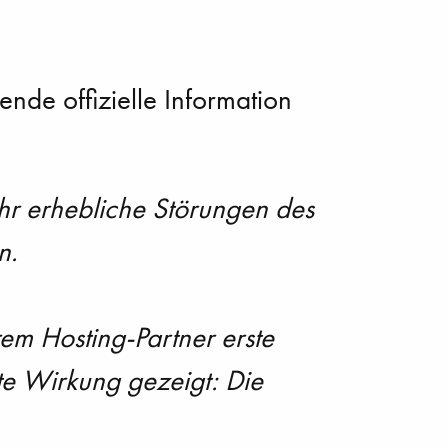
ende offizielle Information
hr erhebliche Störungen des
n.
m Hosting-Partner erste
te Wirkung gezeigt: Die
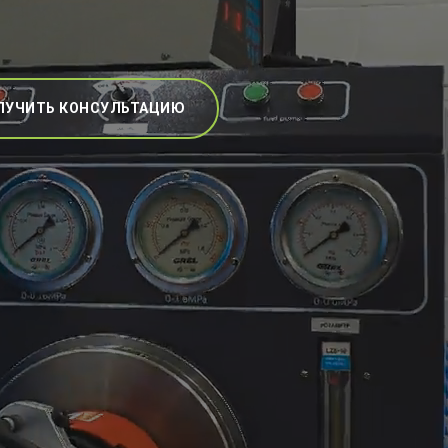
ЛУЧИТЬ КОНСУЛЬТАЦИЮ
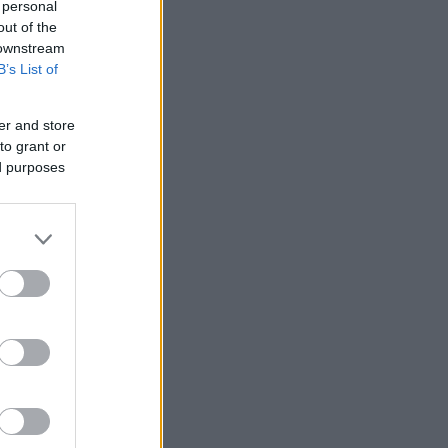
 personal
out of the
 downstream
B’s List of
er and store
nziamento
to grant or
ed purposes
e
ews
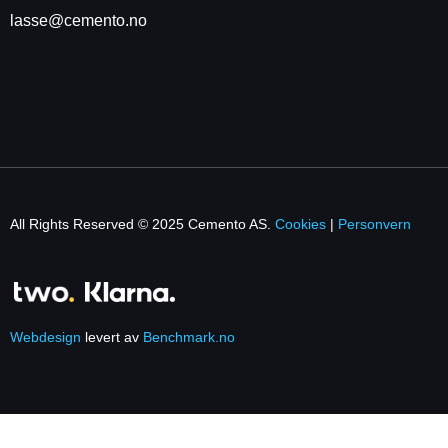
lasse@cemento.no
All Rights Reserved © 2025 Cemento AS.
Cookies
|
Personvern
Webdesign
levert av
Benchmark.no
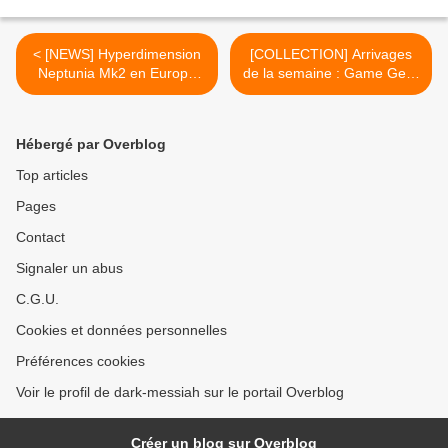
< [NEWS] Hyperdimension
[COLLECTION] Arrivages
Neptunia Mk2 en Europe
de la semaine : Game Gear
pour février 2012
et autres joyeusetés >
Hébergé par Overblog
Top articles
Pages
Contact
Signaler un abus
C.G.U.
Cookies et données personnelles
Préférences cookies
Voir le profil de dark-messiah sur le portail Overblog
Créer un blog sur Overblog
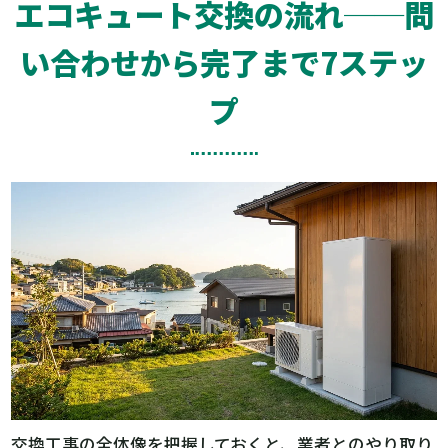
エコキュート交換の流れ──問
い合わせから完了まで7ステッ
プ
交換工事の全体像を把握しておくと、業者とのやり取り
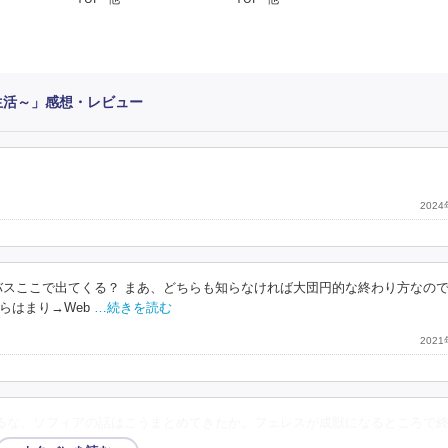
生活～」感想・レビュー
202
バスここで出てくる？ まあ、どちらも知らなければ大団円的な終わり方なの
らはまり→Web
…続きを読む
202
るな。ソフィアの話はこうまとめてきたか。フェレスが成獣になるところで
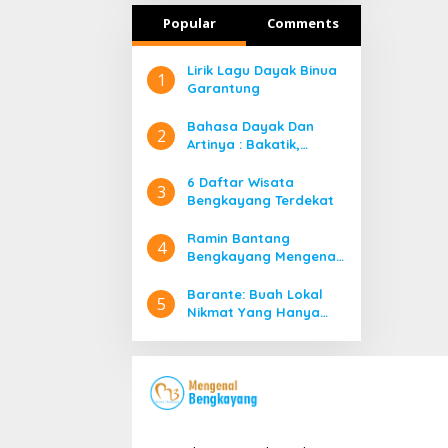
Popular
Comments
Lirik Lagu Dayak Binua
1
Garantung
Bahasa Dayak Dan
2
Artinya : Bakatik,
Banyadu, Bangahe,
Bidayuh Kata Ganti
6 Daftar Wisata
3
Orang
Bengkayang Terdekat
Ramin Bantang
4
Bengkayang Mengenal
Lebih Jauh Rumah Adat
Suku Dayak di
Barante: Buah Lokal
5
Bengkayang
Nikmat Yang Hanya
Ada Di Bengkayang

• _WHAT YOU NEED TO DO_
Pick out each line of the listing that contains "Dayak", and copy those lines.

• _RESPONSE TO THE EXERCISE_
Lirik Lagu Dayak Binua
Bahasa Dayak Dan
Suku Dayak di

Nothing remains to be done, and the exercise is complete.